ADO.NEt saving null values

[Ivan Sammut]

Hi,

I created an access database and I am using ado.net to access it. Now I am
trying to create an update statment but I am having some error when so
fields are empty.

Here is my statment which read a set of textboxes from a screen and tries to
save them.

string sSql;
OleDbConnection conn = new OleDbConnection(Form1.Dbase);
sSql = "Update Users Set ";
sSql = sSql + "Usr_login = \"" + textBox1.Text.Trim() + "\",";
sSql = sSql + "Usr_name = \"" + textBox2.Text.Trim() + "\",";
sSql = sSql + "Usr_desg = \"" + textBox3.Text.Trim() + "\",";
sSql = sSql + "Usr_mail = \"" + textBox4.Text.Trim() + "\",";
sSql = sSql + "Usr_mobile = \"" + textBox5.Text + "\",";
sSql = sSql + "Usr_disb = " + checkBox2.Checked.ToString();
sSql = sSql + " where Users.usr_code =";
sSql = sSql + pbusr;
//
//return;
conn.Open();
OleDbCommand cmd = new OleDbCommand(sSql,conn);
cmd.ExecuteNonQuery();
conn.Close();

This works fine until all the textboxes contain something. As soon as I
empty one of the textboxes the system gives an error. Any idea?

 

[Miha Markic]

Hi Ivan,

You database probably doesn't accept null values (empty strings also).
Anyway, you should use parametrised sql commands rather than dynamically
concatenated strings.
BTW, what error are you receiving?

 

[Ivan Sammut]

Can u pls give me an example of a parametrised sql commands .

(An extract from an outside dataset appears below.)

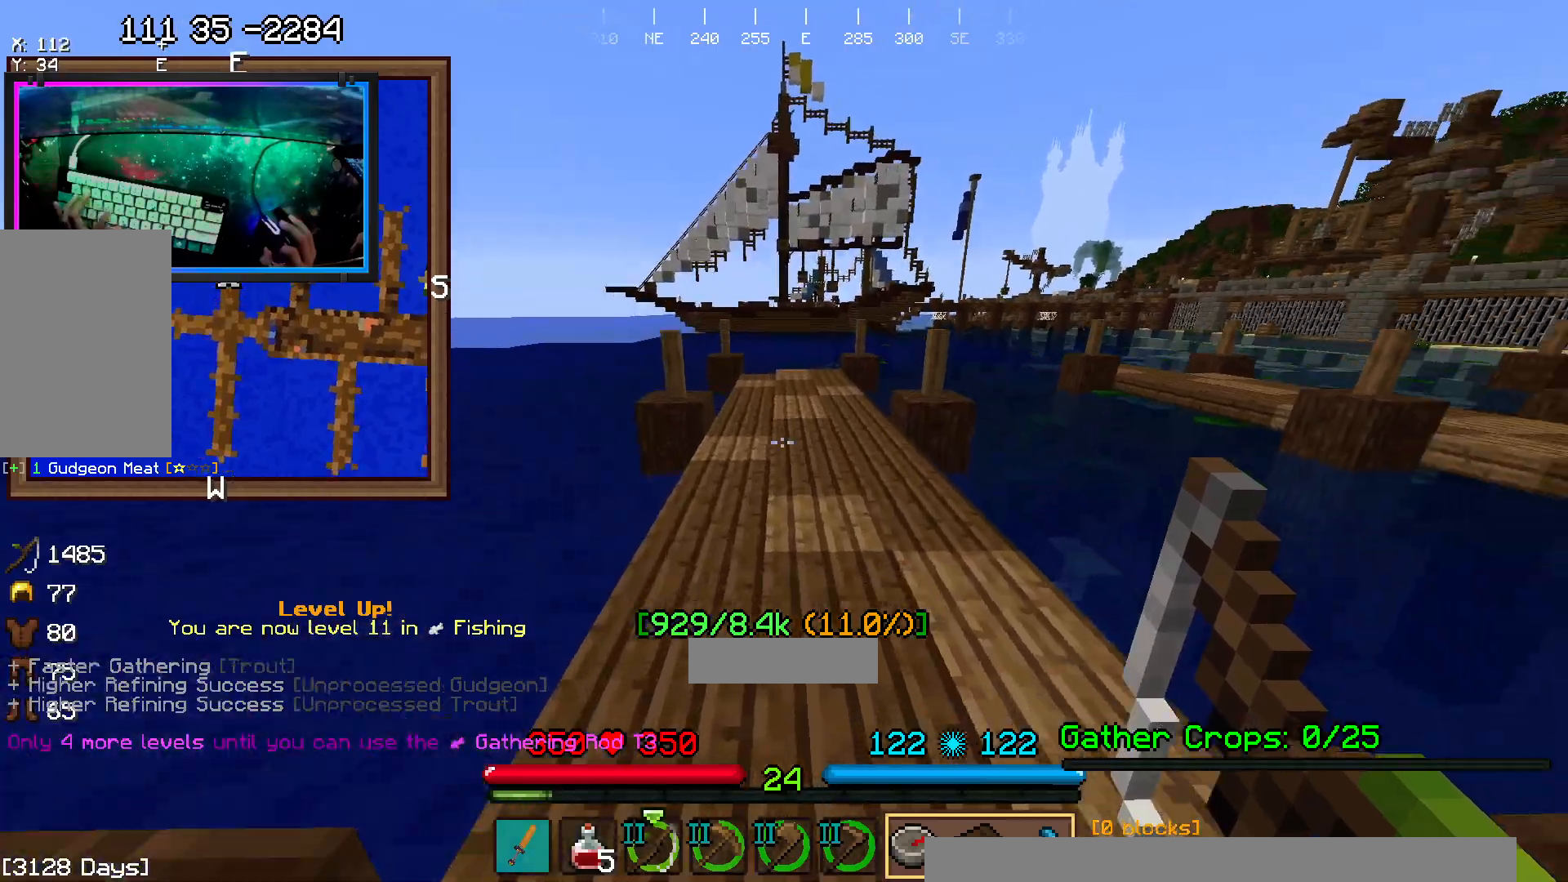
{"keys": ["space", "w"], "mouse": ["left"], "events": [[333, "mouse_left", "down"]]}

Sorry if it's a stupid question, but i'm still a rookie

thanks
Ivan Sammut

 

[Miha Markic]

Ivan,

Simple example:
instead of

[C#]
sqlcommand.CommandText = "SELECT * FROM Category WHERE CategoryID = 1";

you would use
sqlcommand.commandtext = "SELECT * FROM Category WHERE CategoryID =
@CategoryID ";
sqlcommand.Parameters.Add("@CategoryID", SqlDbType.Int);
sqlcommand.Parameters["@CategoryID"].Value = 1;

So, instead of putting parameter values into sql command, you use
parameters.
This way is faster if you need to execute more same commands with different
parameters (server parses command only once) and way more secure.

There is plenty of info in .net help.
For beginning you might check
Using Parameters with a DataAdapter
help topic.

 

[Thomas Tomiczek [MVP]]

Hm, the same wrong information voer and over again...

Ivan,

Simple example:
instead of

[C#]
sqlcommand.CommandText = "SELECT * FROM Category WHERE CategoryID = 1";

you would use
sqlcommand.commandtext = "SELECT * FROM Category WHERE CategoryID =
@CategoryID ";
sqlcommand.Parameters.Add("@CategoryID", SqlDbType.Int);
sqlcommand.Parameters["@CategoryID"].Value = 1;

So, instead of putting parameter values into sql command, you use
parameters.
This way is faster if you need to execute more same commands with different
parameters (server parses command only once) and way more secure.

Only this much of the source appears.